Ian Bremmer, founder of the Eurasia Group, is a political risk expert. Investors all over the world pay big bucks to hear his views on what various governments might or might not do. At the moment, he is in Japan--just one stop on a tour visiting clients. Bremmer says "Everywhere I turn on this Asia trip, folks have been pressing me with their concerns about the deterioration of the U.S.-China relationship...and what it means for them."
Indeed, the relationship between these two key countries appears to be deteriorating rapidly. I've written before about the looming trade war brewing between the U.S. and China. America is pressing China to revalue its currency and Google is threatening to leave China entirely. But the Chinese are also flexing their muscles against other nations. They have detained an Australian businessman who works for Rio Tinto, accusing him of taking bribes.
Bremmer is the author of several books. Three years ago, he wrote the "The J Curve: A New Way to Understand How Nations Rise and Fall." A year ago, he wrote "The Fat Tail: The Power of Political Knowledge for Strategic Investing." His newest book, which comes out in May, sports a title that is anything but subtle. It's called "The End of the Free Market: Who Wins the War Between States and Corporations?" No doubt, you can make a good guess at the answer to that question.
In the Introduction to his newest book, Bremmer begins with another question--one posed by a Chinese diplomat during a meeting that took place in the midst of the global financial crisis. The diplomat asked Bremmer, "Now that the free market has failed, what do you think is the proper role for the state in the economy?"
There is no denying that in almost every country, government is exploiting the recent crisis by assuming a bigger role in the economy. This is true even in the U.S.--once considered a bastion of free market capitalism. The U.S. government now owns substantial equity stakes in formerly blue chip companies, and it is getting involved in everything from strategic managerial decision making to executive compensation.
However, as Bremmer explains, the free market has not failed and we are not witnessing a resurgence of communism. Instead, what we are seeing is a new system called state capitalism. It is a system in which governments use capitalism and free markets to advance their own power and interests.
Bremmer's book does not focus on China or the U.S. alone. In fact, it provides an excellent around-the-world tour of almost every country that has an economy of any meaningful size. All investors, professional or novice, who are looking for global diversification, will benefit from a careful read of the insights provided in this book. Nonetheless, the most interesting and fascinating portions of the book focus on the world's largest and fastest growing economies.

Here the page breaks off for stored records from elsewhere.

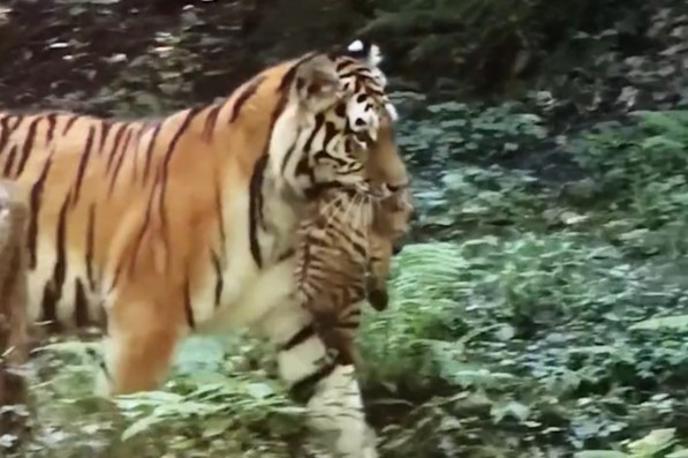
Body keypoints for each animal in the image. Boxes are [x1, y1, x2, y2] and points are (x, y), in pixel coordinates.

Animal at [0, 39, 413, 457]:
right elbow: (134, 424)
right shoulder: (144, 322)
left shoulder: (292, 316)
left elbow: (341, 408)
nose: (400, 187)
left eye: (391, 129)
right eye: (361, 137)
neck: (286, 208)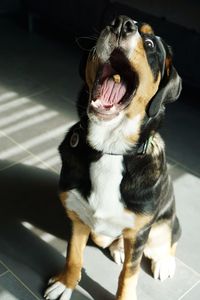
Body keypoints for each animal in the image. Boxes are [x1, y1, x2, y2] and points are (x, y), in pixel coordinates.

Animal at [43, 14, 181, 300]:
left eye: (150, 44)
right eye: (109, 23)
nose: (121, 23)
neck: (110, 148)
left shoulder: (140, 232)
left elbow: (129, 273)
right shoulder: (79, 217)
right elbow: (73, 255)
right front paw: (66, 282)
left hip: (163, 223)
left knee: (170, 238)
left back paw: (164, 261)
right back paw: (118, 248)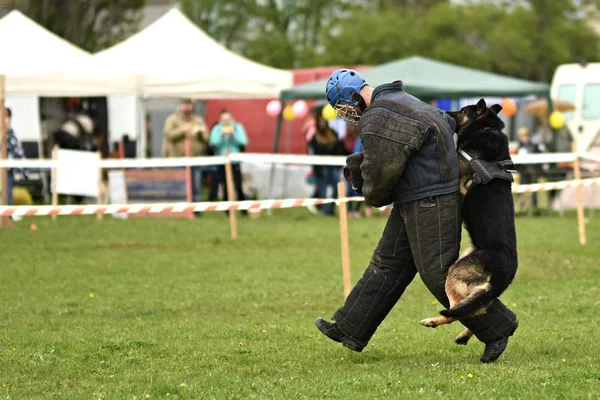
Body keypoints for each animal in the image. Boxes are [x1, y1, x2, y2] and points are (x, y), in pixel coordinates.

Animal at [420, 99, 516, 344]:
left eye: (462, 110)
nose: (444, 111)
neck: (486, 127)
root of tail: (504, 273)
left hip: (454, 274)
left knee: (457, 311)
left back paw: (433, 321)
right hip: (475, 287)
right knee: (477, 310)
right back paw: (463, 335)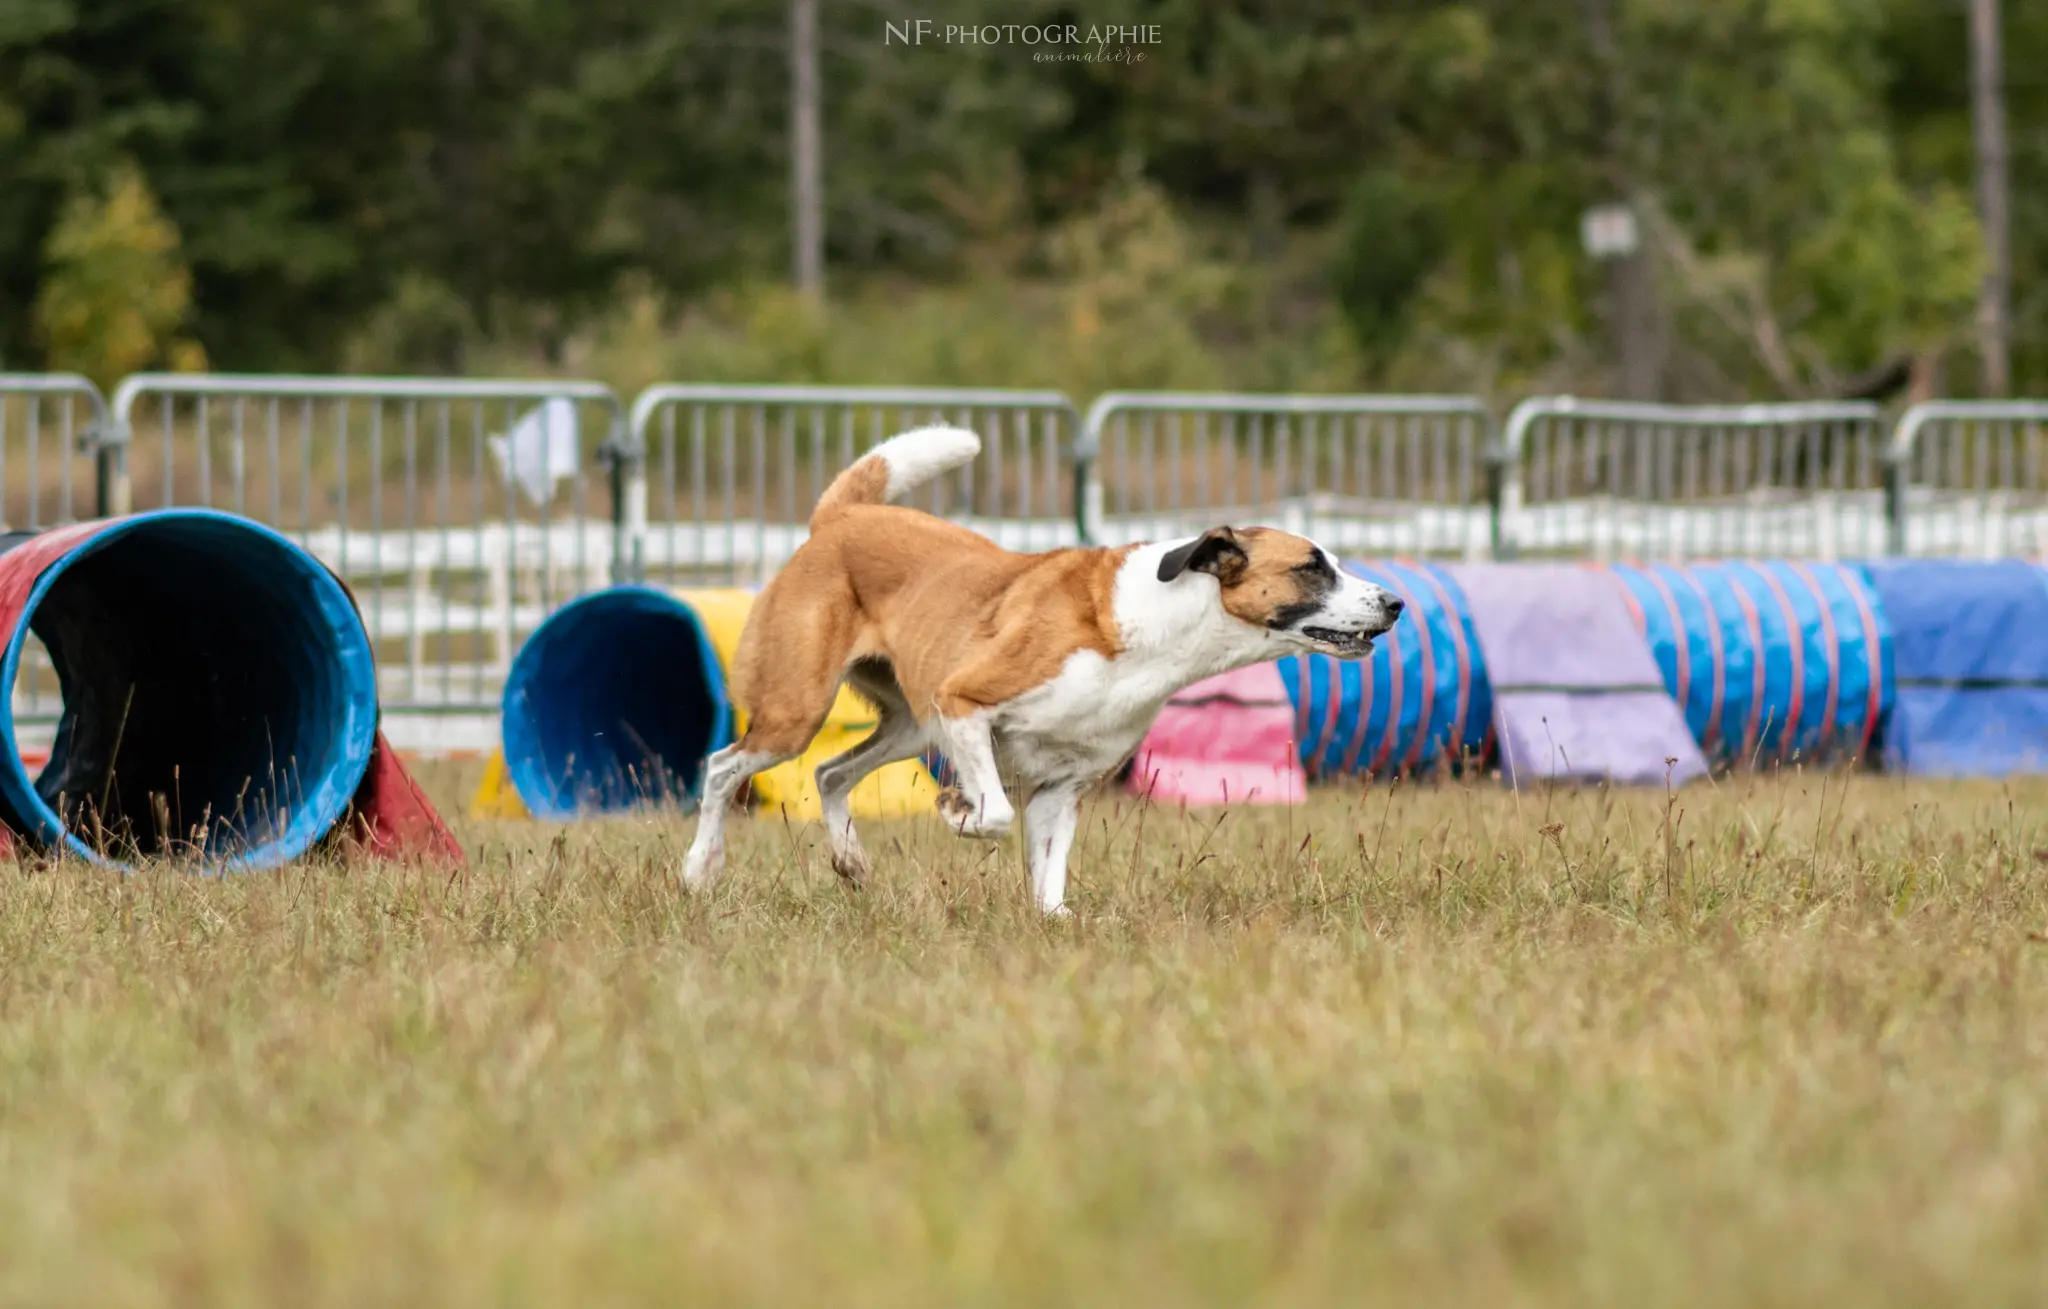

That includes China. The book does an excellent job of explaining how the Chinese government uses state-controlled companies to advance its policies. It uses its power to make sure these companies have every possible advantage. In this way, the government is literally engineering China's development.
As communist governments collapsed all over the world, communists in China maintained power through brute force, best exemplified by the quashing of the Tiananmen Square protests. Yet China's communists also understood that command economies could not effectively compete against free markets. The trick, as far as they were concerned, was to grow the economy while maintaining political control. Their solution was state capitalism, an ideal that has spread around the globe--even to the U.S.